> _WHAT THE TASK REQUIRES_
Without including any images, set down the records below exactly.

> _EXTRACTED ENTRIES_
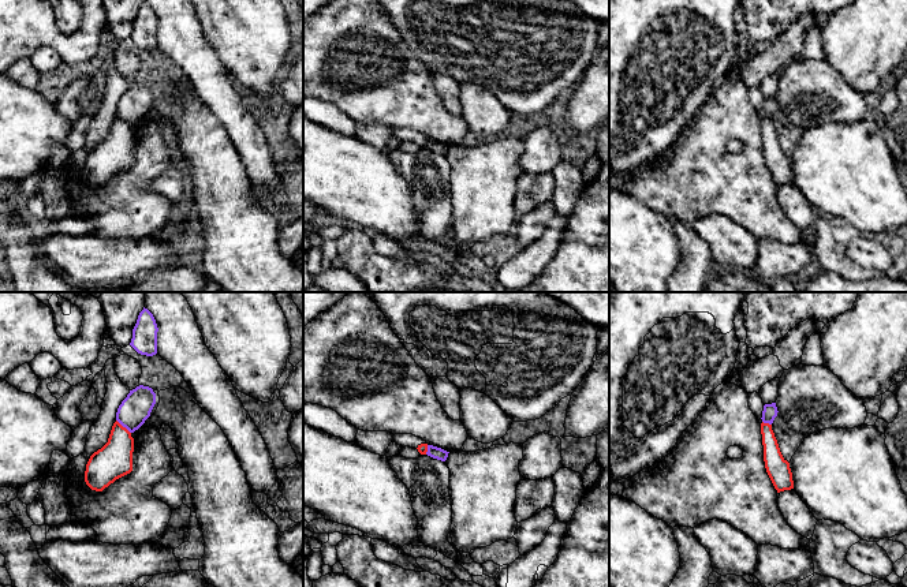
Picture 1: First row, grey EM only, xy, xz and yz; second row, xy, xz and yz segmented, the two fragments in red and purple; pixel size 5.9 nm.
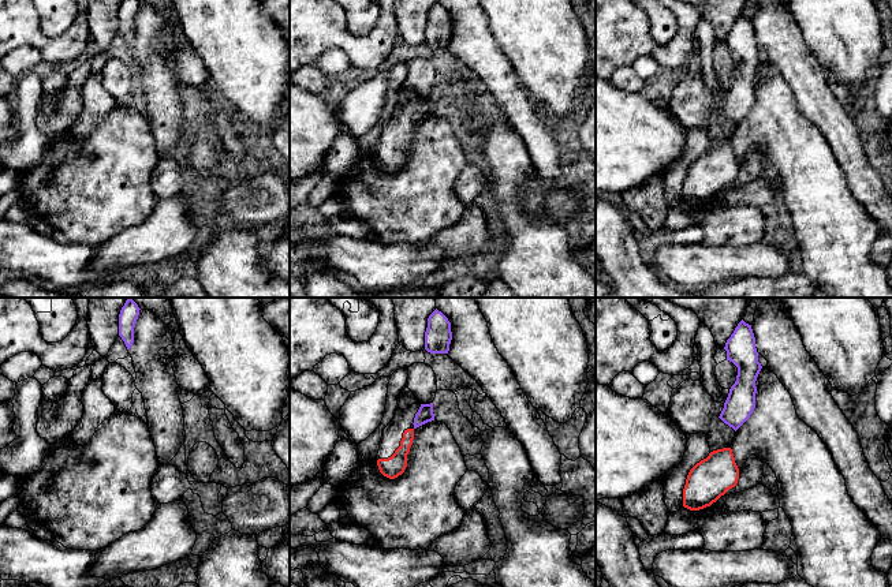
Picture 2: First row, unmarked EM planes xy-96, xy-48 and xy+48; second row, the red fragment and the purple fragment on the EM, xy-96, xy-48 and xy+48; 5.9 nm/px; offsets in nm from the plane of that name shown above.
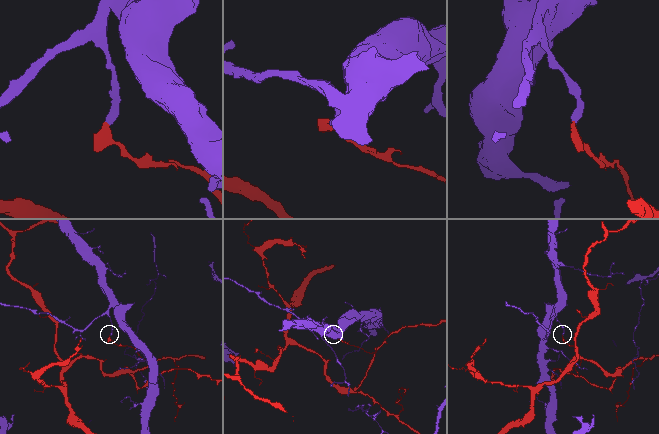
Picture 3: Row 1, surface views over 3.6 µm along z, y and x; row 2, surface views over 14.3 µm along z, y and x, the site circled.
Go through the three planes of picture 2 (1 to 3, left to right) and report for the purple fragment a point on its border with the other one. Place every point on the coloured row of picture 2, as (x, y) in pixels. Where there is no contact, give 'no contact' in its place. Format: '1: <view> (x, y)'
1: no contact
2: no contact
3: no contact

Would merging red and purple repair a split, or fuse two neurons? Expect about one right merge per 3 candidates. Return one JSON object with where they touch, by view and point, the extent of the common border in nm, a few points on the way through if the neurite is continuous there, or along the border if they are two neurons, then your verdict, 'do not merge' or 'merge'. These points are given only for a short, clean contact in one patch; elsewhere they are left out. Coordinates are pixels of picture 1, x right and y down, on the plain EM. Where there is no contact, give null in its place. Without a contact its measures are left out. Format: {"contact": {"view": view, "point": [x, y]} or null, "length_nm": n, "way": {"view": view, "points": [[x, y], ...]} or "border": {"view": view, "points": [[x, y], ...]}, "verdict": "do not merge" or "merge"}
{"contact": {"view": "xy", "point": [122, 120]}, "length_nm": 120, "border": {"view": "xy", "points": [[116, 113], [130, 127]]}, "verdict": "do not merge"}

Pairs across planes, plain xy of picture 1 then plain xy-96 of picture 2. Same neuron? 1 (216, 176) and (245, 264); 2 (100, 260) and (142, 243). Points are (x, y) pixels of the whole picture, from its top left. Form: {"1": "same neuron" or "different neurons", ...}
{"1": "same neuron", "2": "different neurons"}

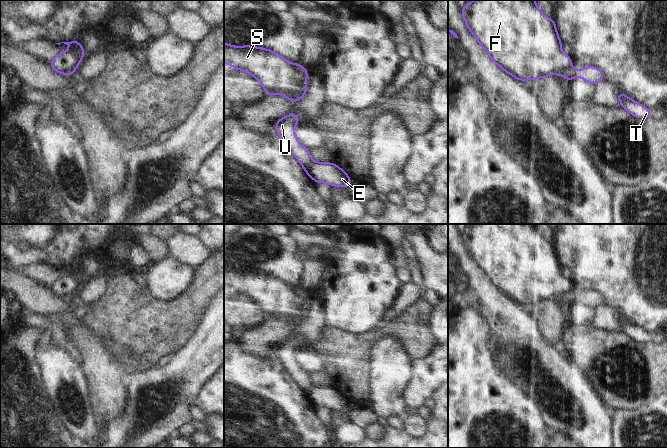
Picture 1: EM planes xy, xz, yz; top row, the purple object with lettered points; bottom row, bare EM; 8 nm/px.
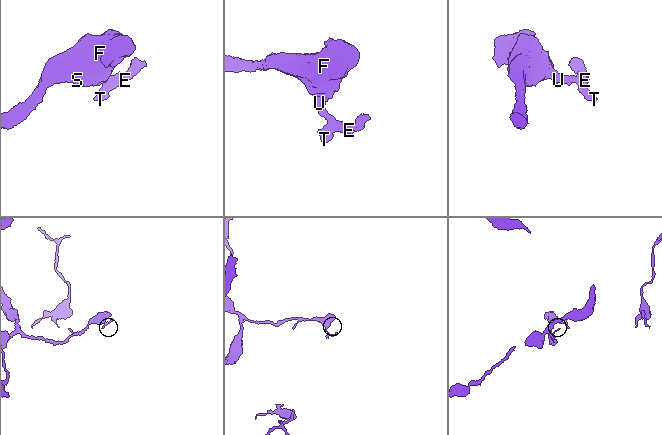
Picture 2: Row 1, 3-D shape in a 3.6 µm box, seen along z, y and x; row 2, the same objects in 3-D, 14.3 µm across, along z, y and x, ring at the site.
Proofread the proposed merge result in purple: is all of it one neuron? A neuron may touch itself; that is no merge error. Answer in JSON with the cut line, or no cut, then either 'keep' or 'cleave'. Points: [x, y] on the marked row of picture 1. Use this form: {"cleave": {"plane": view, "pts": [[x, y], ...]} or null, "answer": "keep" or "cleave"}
{"cleave": {"plane": "yz", "pts": [[569, 65], [560, 75]]}, "answer": "cleave"}

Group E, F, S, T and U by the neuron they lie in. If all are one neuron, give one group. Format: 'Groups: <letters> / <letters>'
Groups: E T U / F S.

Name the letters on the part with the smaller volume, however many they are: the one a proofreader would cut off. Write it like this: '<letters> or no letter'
E, T, U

> _RESULT BELOW_
Picture 1: First row, grey EM only, xy, xz and yz; second row, xy, xz and yz segmented, the two fragments in red and purple; pixel size 5.9 nm.
Picture 2: First row, unmarked EM planes xy-96, xy-48 and xy+48; second row, the red fragment and the purple fragment on the EM, xy-96, xy-48 and xy+48; 5.9 nm/px; offsets in nm from the plane of that name shown above.
Picture 3: Row 1, surface views over 3.6 µm along z, y and x; row 2, surface views over 14.3 µm along z, y and x, the site circled.
Go through the three planes of picture 2 (1 to 3, left to right) and report for the purple fragment a point on its border with the other one. Place every point on the coloured row of picture 2, as (x, y) in pixels. Where there is no contact, give 'no contact' in its place. Format: '1: <view> (x, y)'
1: no contact
2: no contact
3: no contact

Would merging red and purple repair a split, or fuse two neurons? Expect about one right merge per 3 candidates. Return one JSON object with where they touch, by view and point, the extent of the common border in nm, a few points on the way through if the neurite is continuous there, or along the border if they are two neurons, then your verdict, 'do not merge' or 'merge'. These points are given only for a short, clean contact in one patch; elsewhere they are left out. Coordinates are pixels of picture 1, x right and y down, on the plain EM. Where there is no contact, give null in its place. Without a contact its measures are left out. Format: {"contact": {"view": view, "point": [x, y]} or null, "length_nm": n, "way": {"view": view, "points": [[x, y], ...]} or "border": {"view": view, "points": [[x, y], ...]}, "verdict": "do not merge" or "merge"}
{"contact": {"view": "xy", "point": [122, 120]}, "length_nm": 120, "border": {"view": "xy", "points": [[116, 113], [130, 127]]}, "verdict": "do not merge"}

Pairs across planes, plain xy of picture 1 then plain xy-96 of picture 2. Same neuron? 1 (216, 176) and (245, 264); 2 (100, 260) and (142, 243). Points are (x, y) pixels of the whole picture, from its top left. Form: {"1": "same neuron" or "different neurons", ...}
{"1": "same neuron", "2": "different neurons"}

Picture 1: EM planes xy, xz, yz; top row, the purple object with lettered points; bottom row, bare EM; 8 nm/px.
Picture 2: Row 1, 3-D shape in a 3.6 µm box, seen along z, y and x; row 2, the same objects in 3-D, 14.3 µm across, along z, y and x, ring at the site.
Proofread the proposed merge result in purple: is all of it one neuron? A neuron may touch itself; that is no merge error. Answer in JSON with the cut line, or no cut, then either 'keep' or 'cleave'. Points: [x, y] on the marked row of picture 1. Use this form: {"cleave": {"plane": view, "pts": [[x, y], ...]} or null, "answer": "keep" or "cleave"}
{"cleave": {"plane": "yz", "pts": [[569, 65], [560, 75]]}, "answer": "cleave"}

Group E, F, S, T and U by the neuron they lie in. If all are one neuron, give one group. Format: 'Groups: <letters> / <letters>'
Groups: E T U / F S.

Name the letters on the part with the smaller volume, however many they are: the one a proofreader would cut off. Write it like this: '<letters> or no letter'
E, T, U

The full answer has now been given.